4.1.What ‘conventional’ technologies are available?
The clear implication from the use by Erwin and Eskom of the word ‘conventional’ is that there are well-proven, off-the-peg nuclear designs that South Africa could order with confidence. This is far from the case. Of the reactor designs being developed and which are currently on offer, there are only two obvious candidates: the European Pressurised Water Reactor (EPR) offered by Areva; and the AP-1000 offered by Westinghouse.[8]
4.1.1.The EPR
The EPR (1700MW) has been under development by Areva since 1991, but only two orders had been placed by June 2007. One was placed in December 2003 for a plant to be built in Finland, while a second order for Francewas finalized in 2007. Experience with the Finnish reactor (Olkiluoto 3) has been appalling. After 18 months of construction, the plant was already 18 months late and the costs had escalated by about a third. While EPR has received safety approval from the French and Finnish authorities, it is not expected to complete its review by US authorities until about 2011. If the US authorities require significant design changes, as is entirely possible, this will raise questions about the status of existing orders. The EPR remains totally unproven in operation and the little experience to date of construction is poor.
4.1.2.The AP-1000
The AP-1000 (1200MW) has been under development since 1999 and was given regulatory approval in 2006 by the US authorities (NRC).
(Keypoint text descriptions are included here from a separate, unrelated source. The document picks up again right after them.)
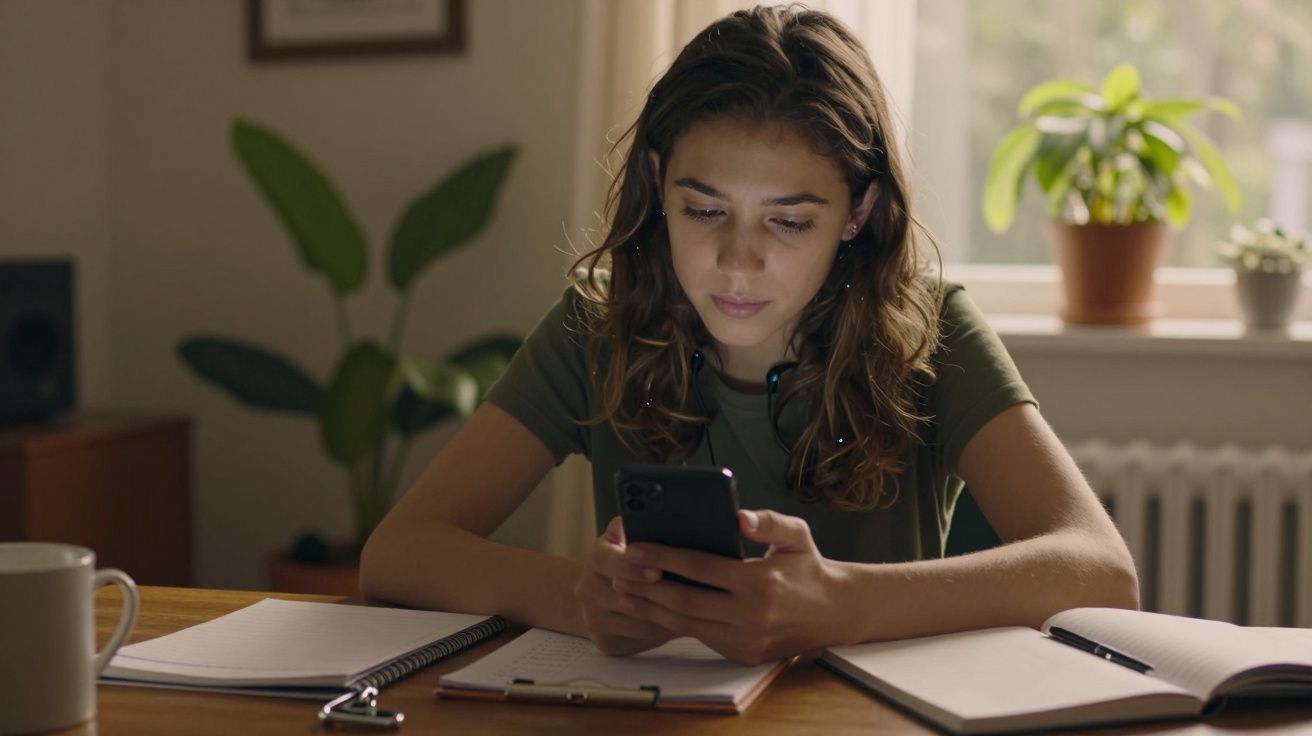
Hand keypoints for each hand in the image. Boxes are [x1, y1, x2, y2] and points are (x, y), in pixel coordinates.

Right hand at [572, 516, 676, 656]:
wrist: (608, 592)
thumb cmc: (635, 559)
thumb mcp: (634, 536)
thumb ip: (642, 526)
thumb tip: (664, 520)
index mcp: (596, 556)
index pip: (607, 560)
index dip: (633, 567)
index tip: (658, 572)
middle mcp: (586, 587)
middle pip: (620, 595)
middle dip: (656, 596)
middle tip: (688, 596)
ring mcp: (591, 617)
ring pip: (634, 622)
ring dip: (664, 617)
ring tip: (694, 610)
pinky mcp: (604, 641)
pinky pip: (636, 641)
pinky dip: (660, 634)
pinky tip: (680, 624)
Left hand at [611, 509, 846, 664]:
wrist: (835, 612)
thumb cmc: (809, 567)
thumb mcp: (797, 535)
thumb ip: (768, 522)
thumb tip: (738, 516)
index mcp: (760, 582)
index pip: (700, 568)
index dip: (664, 557)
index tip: (636, 548)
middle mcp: (751, 615)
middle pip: (685, 600)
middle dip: (647, 586)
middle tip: (619, 573)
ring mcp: (746, 639)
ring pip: (687, 624)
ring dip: (653, 609)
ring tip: (626, 593)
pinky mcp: (743, 653)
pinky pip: (701, 636)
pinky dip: (674, 622)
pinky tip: (654, 608)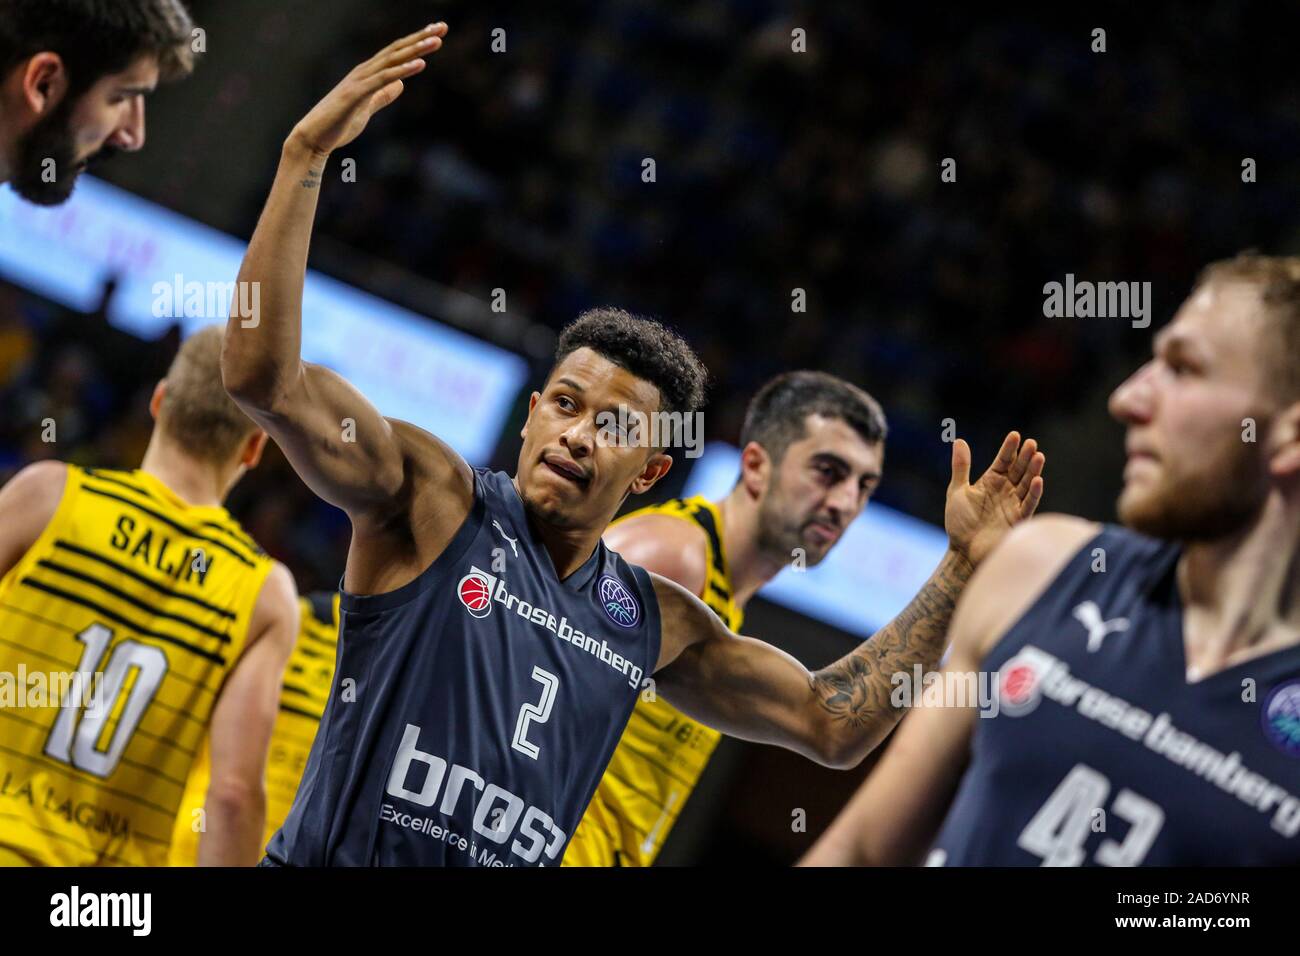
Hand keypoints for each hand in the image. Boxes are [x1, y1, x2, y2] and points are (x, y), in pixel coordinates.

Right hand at [287, 23, 447, 157]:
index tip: (437, 32)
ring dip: (416, 49)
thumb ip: (383, 95)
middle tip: (443, 26)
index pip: (396, 53)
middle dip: (421, 37)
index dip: (416, 42)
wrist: (313, 138)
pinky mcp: (357, 94)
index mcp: (368, 74)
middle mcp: (364, 71)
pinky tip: (420, 64)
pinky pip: (383, 79)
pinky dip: (402, 70)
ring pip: (392, 60)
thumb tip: (400, 85)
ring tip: (437, 40)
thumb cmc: (338, 124)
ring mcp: (360, 81)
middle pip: (397, 50)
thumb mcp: (368, 109)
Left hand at [943, 431, 1044, 566]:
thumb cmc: (959, 522)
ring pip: (1027, 484)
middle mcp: (1005, 491)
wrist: (963, 551)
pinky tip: (1039, 480)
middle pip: (1018, 470)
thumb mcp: (957, 491)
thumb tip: (958, 440)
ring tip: (1038, 456)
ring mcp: (1013, 504)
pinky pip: (1028, 504)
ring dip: (1033, 471)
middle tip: (1031, 443)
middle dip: (1025, 457)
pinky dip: (1034, 493)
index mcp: (991, 482)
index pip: (1003, 461)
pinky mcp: (1018, 520)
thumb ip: (961, 467)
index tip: (1015, 435)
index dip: (1009, 449)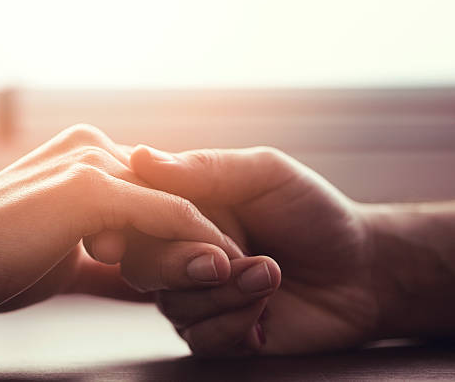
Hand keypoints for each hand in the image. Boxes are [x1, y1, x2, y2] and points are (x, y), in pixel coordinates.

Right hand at [0, 124, 240, 338]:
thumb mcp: (62, 260)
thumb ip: (105, 264)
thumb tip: (140, 285)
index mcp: (84, 157)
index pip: (151, 194)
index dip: (182, 232)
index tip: (212, 264)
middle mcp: (91, 148)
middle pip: (168, 194)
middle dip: (202, 234)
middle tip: (241, 269)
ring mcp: (90, 162)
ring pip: (172, 203)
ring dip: (208, 239)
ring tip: (240, 272)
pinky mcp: (89, 186)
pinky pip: (163, 214)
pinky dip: (195, 240)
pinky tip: (219, 267)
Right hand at [128, 145, 376, 354]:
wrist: (362, 271)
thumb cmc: (313, 213)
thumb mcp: (265, 174)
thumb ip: (205, 169)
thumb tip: (141, 156)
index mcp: (185, 211)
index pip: (136, 214)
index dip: (134, 220)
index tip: (155, 224)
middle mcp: (182, 254)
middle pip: (141, 265)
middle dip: (179, 265)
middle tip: (222, 260)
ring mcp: (197, 297)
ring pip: (173, 305)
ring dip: (224, 293)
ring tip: (270, 274)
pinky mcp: (217, 335)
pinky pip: (201, 339)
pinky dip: (235, 323)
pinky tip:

It was based on a design, the AP-600, which, after more than a decade of development, was given safety approval in 1999. However, by that time, it was clear the AP-600 was uneconomic and it was abandoned without ever having been built. In December 2006, China placed the first orders for an AP-1000 with four units on which construction may start later in 2007. The AP-1000 is unproven in construction and operation and is based on a design that is also unproven. It has received regulatory approval in the USA, but nowhere else.